Source: Seeking Alpha
As you can see in the graph above, the iShares iBoxx $ High Yield Corporate Bond ETF (HYG) lost close to 20% of its value in little more than a month. Obviously, a company whose assets’ market value is decreasing, is becoming riskier. That’s even more notorious for high-yield companies. Moody’s Analytics does a good job capturing this relation in the graph below.
(Source: Moody’s Analytics)
In the graph, you can see that the average expected default frequency (EDF) doubled in January, from the last week of 2019. And, that was in January. Imagine now that the high-yield market, as measured by the HYG, lost 20% of its value.

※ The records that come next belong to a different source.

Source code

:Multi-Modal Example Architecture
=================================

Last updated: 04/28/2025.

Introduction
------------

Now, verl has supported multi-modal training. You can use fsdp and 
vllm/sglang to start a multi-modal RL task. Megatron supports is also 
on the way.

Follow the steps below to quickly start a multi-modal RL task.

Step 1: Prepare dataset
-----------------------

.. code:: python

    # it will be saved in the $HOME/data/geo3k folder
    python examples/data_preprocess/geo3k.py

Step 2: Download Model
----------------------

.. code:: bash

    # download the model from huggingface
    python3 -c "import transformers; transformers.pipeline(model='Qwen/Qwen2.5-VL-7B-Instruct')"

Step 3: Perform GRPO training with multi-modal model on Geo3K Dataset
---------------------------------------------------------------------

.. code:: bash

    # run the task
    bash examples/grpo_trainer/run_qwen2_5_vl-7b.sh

We are risking that a purely economic event (draconian lockdown) creates a credit tightening, which in turn creates further economic problems. At this stage, the Fed’s main goal has to be to maintain the credit market together and minimize the rise of bankruptcies that might create permanent dislocations on the economy. Imagine the long term impact of Boeing (BA) going bankrupt. That could impose long-term lasting effects on the US aerospatial industry. And, yes, Boeing might have committed many sins, like building a bad product and spending money on buybacks. But that is just part of the story. We also have to weigh in the long term economic impact of allowing it to go bust.
All-in-all, investors should keep an eye on the corporate credit market, and search for cracks in it. If high-profile bankruptcies materialize, the market should get even more depressed.